PROMPT 1 -
For each statement below, say yes or no depending on whether the reef-collecting post agrees with it, and quote the words of the post that decide it. (a) The writer preferred a fine mesh net to coarser nets. (b) The writer found fish easier to catch than invertebrates. (c) The writer advises bringing in Ghost Anemone.
PROMPT 2 -
Write out the passage of the reef-collecting post that opens with the words containing "Brought home a" and closes with "bring any in.".

READING TEXT -
══════════
I did and what loquat149 said.
I wasn't diving when stocking my self caught mini reef so only by wading and tide pooling. I preferred a fine mesh net, coarser nets catch and damage the protective coating. Very little didn't thrive or, far to well. Bait type bucket w/ventilation and a battery driven air stone. I had one bad Ich experience from too stressed travel. I'd give a lot more space, bigger and more buckets if longer travel as well as insulation for less dramatic temp changes. I'm not saying quarantine is useless just; it was those fish when broke out 3 weeks after and a big debate over treat everyone or eliminate.
Be aware of the temperature things live in, may have to make sacrifices combining them or averaging it. Same with space issues to accommodate hiders and free swimmers, light and dark seekers, bottom dwellers, mid-water and surface hanger outers. Then those pesky heavy eaters that live where you never see them anyway.
Unless of course maintaining multiple tanks is even more fun when you aren't getting paid to. Good you know the challenge of coral. Geeze I got tired of water changes and stopped keeping that much diversity happy. Diversity (and stocking) I mean by what you see, can catch, enjoying the time spent to catch vs. willing to pay for. It is harder to just say no to what you can catch and easier when one fish might be a lot of $ down the toilet.
Be aware fish are a lot smarter than you may think and some are brilliant. I expect the entire life spent evading caught and eaten for that long has something to do with it. Loved the invertebrates and a whole lot easier to catch. The two handed net to net method was my only success with fish.
Brought home a few surprises in apparently dead coral, even on shore. Crab are good at containing the previously unseen, unwanted mollusk population but also effective hunters of other slow swimmers.
If you have the Ghost Anemone, they appear out of nowhere and take over; I would not try to bring any in.
══════════
RECORDS PROVIDED -
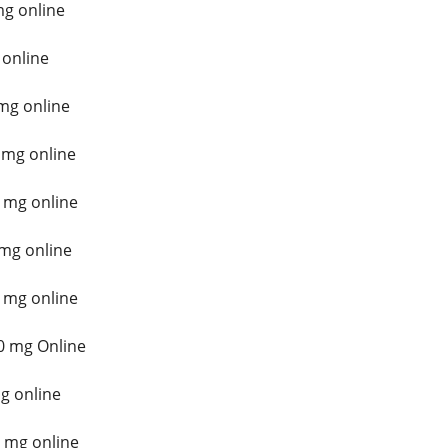
mg online
 online
mg online
 mg online
 mg online
mg online
 mg online
0 mg Online
g online
 mg online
══════════
WRITTEN SOLUTION 1 -
(a) Yes: "I preferred a fine mesh net, coarser nets catch and damage the protective coating."
(b) No: "Loved the invertebrates and a whole lot easier to catch."
(c) No: "I would not try to bring any in."

WRITTEN SOLUTION 2 -
Brought home a few surprises in apparently dead coral, even on shore. Crab are good at containing the previously unseen, unwanted mollusk population but also effective hunters of other slow swimmers.
If you have the Ghost Anemone, they appear out of nowhere and take over; I would not try to bring any in.